Por qué la velocidad de habla cambia todo
El error más frecuente al calcular tiempo de discurso es usar la velocidad de lectura silenciosa (~230 wpm). Hablado, ese ritmo no se puede sostener: el promedio natural conversacional es 130 palabras por minuto, y los oradores formales (lecturas, ceremonias, narraciones) bajan a 100. Subir mucho de 160 wpm hace que la audiencia se pierda; bajar de 90, que se distraiga.
Velocidades de referencia
- 100 wpm — discurso ceremonial, narración solemne, audiolibros literarios.
- 130 wpm — conversación natural, presentaciones de empresa, podcasts informativos.
- 150-160 wpm — conferencias dinámicas, podcasts de comedia, YouTubers.
- 180+ wpm — voice-overs publicitarios, anuncios radiales, comediantes; difícil de seguir como charla normal.
Para qué sirve calcular antes de subir a escena
Si te dan 10 minutos para una charla, no podés improvisar largo: o caminás a tropezones intentando cumplir el tiempo, o quedás corto y se nota. La forma profesional es escribir el script, calcular el tiempo, ajustar palabras hasta entrar exactamente y luego ensayar varias veces. Las grandes charlas TED tienen este nivel de planificación: 18 minutos exactos, ni uno más.
Pausas, transiciones y reacciones
Un discurso real no es lectura corrida. Hay pausas dramáticas, espacios para que la audiencia procese, momentos de silencio intencional, transiciones entre slides, risas (si esperás que las haya), aplausos en eventos formales. Todo eso se suma. Regla práctica: añadí entre 10% y 20% al tiempo calculado para acomodar lo que no es habla. Si tu charla tiene mucha interacción con la audiencia, podés llegar al 30%.
Casos de uso típicos
- Presentaciones — calcular tiempo de cada slide para no excederse.
- Podcasts — alinear el script con la duración deseada del episodio.
- Videos de YouTube — el voice-over debe encajar con el editing.

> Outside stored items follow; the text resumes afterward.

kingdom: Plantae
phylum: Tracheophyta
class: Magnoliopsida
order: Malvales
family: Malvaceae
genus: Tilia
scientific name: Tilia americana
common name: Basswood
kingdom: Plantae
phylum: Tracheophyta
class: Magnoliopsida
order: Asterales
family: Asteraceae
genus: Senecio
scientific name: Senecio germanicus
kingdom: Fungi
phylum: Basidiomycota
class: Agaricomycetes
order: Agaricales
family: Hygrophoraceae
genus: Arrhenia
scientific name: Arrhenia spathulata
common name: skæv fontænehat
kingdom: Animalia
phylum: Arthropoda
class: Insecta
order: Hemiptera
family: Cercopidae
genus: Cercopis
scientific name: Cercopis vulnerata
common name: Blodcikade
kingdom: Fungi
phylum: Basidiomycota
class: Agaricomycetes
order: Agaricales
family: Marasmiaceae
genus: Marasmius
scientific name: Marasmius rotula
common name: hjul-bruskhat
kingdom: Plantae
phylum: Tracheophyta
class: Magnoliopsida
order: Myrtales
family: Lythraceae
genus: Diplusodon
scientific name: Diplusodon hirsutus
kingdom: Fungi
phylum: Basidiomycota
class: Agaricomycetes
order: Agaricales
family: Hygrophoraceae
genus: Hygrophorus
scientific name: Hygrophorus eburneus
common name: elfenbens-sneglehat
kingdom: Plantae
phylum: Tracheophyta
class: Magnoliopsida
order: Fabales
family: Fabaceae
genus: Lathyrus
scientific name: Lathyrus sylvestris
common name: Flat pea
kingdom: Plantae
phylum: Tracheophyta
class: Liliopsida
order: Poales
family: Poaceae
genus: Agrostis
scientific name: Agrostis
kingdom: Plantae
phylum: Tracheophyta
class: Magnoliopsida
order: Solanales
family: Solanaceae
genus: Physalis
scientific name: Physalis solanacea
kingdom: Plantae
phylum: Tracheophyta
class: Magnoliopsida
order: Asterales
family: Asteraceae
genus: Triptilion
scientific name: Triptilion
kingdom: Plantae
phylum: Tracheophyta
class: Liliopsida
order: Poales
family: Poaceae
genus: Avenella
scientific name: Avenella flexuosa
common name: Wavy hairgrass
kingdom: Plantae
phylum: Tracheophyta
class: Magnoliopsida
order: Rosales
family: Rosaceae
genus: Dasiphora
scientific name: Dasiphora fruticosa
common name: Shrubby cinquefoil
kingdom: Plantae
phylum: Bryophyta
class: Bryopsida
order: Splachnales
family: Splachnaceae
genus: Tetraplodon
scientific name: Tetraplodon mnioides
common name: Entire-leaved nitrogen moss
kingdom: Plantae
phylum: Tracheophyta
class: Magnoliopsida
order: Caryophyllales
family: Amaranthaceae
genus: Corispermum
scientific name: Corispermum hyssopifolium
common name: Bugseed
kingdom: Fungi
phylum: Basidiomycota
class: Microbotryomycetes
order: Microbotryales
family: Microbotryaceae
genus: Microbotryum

- Charlas TED — formatos de 18, 12 o 5 minutos exactos.
- Boda y eventos — discursos breves que no aburran.
Ajustar el script al tiempo
Si tu cálculo da 12 minutos y tenés 10, no improvises recortes en escena: editá. Quitar el 15-20% de un texto sin perder esencia es un ejercicio que se aprende: empezá por adverbios innecesarios, ejemplos redundantes, anécdotas largas, conectores ("entonces", "es decir") y frases de transición que no aportan. La regla del 80/20 funciona: el 20% más débil se puede cortar sin que la audiencia lo note.
Errores típicos al planificar
- Usar velocidad de lectura silenciosa — vas a quedarte corto en escena por 30%-40%.
- No ensayar en voz alta — leerlo "para adentro" no detecta nudos de pronunciación.
- Ignorar pausas — las pausas son el 90% del impacto emocional; tienen que estar contadas.
- Cargar de slides — cada slide consume tiempo de transición.
Una regla rápida para emergencias
Si no podés calcular: 100 palabras = 45 segundos de habla natural. Es decir, una página A4 a doble espacio (300-330 palabras) son ~2:15. Memorizá esa equivalencia y vas a estimar bien al toque sin herramientas.